Does tree->GetAutoFlush() return 0 for any of the trees you are reading? At the moment that wrongly disables pre-fetching and it happens with many NanoAODs (there is a PR up to fix this).

ingomueller.net · August 9, 2021, 2:14pm

No, tree->GetAutoFlush() returns 98329 on the original file and some files I derived from it.

system · August 23, 2021, 2:14pm

This topic was automatically closed 14 days after the last reply. New replies are no longer allowed.

pcanal · August 30, 2021, 4:05pm

Hi Ingo,

As Enrico mentioned, xrootd is really the bread and butter of data access in Hep and thus is the most optimized/scrutinized path. Is there any chance you can install your own xrootd server ‘close enough’ to have the same nominal high network bandwidth?

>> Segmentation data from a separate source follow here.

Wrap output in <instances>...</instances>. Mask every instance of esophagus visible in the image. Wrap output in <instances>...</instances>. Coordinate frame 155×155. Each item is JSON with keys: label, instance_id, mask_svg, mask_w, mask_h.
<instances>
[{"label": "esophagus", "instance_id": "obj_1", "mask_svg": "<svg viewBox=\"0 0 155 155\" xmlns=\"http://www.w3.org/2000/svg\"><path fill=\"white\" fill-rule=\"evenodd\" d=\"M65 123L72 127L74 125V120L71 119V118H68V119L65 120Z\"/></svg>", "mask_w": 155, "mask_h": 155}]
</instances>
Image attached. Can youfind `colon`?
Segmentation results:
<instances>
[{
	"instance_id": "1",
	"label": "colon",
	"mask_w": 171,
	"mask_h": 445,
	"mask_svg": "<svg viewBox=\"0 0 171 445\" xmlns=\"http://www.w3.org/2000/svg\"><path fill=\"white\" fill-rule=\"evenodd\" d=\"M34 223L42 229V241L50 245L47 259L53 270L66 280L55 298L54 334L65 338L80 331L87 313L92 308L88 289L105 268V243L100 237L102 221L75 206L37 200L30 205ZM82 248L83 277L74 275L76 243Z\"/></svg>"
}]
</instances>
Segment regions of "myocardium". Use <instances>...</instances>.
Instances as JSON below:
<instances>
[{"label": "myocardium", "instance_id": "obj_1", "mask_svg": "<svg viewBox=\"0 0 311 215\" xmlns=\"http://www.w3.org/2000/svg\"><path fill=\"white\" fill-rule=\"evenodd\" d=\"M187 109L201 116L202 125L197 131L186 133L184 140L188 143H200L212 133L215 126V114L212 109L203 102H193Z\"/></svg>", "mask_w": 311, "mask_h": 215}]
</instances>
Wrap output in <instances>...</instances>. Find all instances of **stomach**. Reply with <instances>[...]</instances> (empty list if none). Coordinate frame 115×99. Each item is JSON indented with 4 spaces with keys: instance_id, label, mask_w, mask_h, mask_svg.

With your new files (with basket in the 10Mb range), I would expect the access to be bandwidth limited (when comparing to access the file from SSD) since there would be ‘one’ message per 10Mb … unless the s3/davix implementation is splitting the message in smaller chunk.

To simply the debugging, you can try something like:

auto f = TFile::Open(filename, "READ");
char c = new char[very_large_amount];

and measure and/or debug the behavior of

f->ReadBuffer(c, 0, size_smaller_than_very_large_amount);

Cheers,
Philippe.

ingomueller.net · August 30, 2021, 4:32pm

Hey Philippe,

Thanks a lot for the reply! I had briefly looked into setting up an xrootd server but then dropped the idea due to time constraints. Is there a guide that you can recommend from the top of your head that I could follow?

Your suggestion looks similar to root-readspeed. Maybe that would be a more complete and trusted method to measure raw read speed from both local SSD and S3 (plus xrootd, if I get it to work)?

Cheers,
Ingo

pcanal · August 30, 2021, 4:37pm

root-readspeed is indeed another very useful data point. However your symptoms descriptions already points out that there is (very likely) a problem in the handling of an S3 server and so we ought to debug that. (On the other hand, if root-readspeed does not reproduce the problem then we would have to take another look at the benchmark code you used).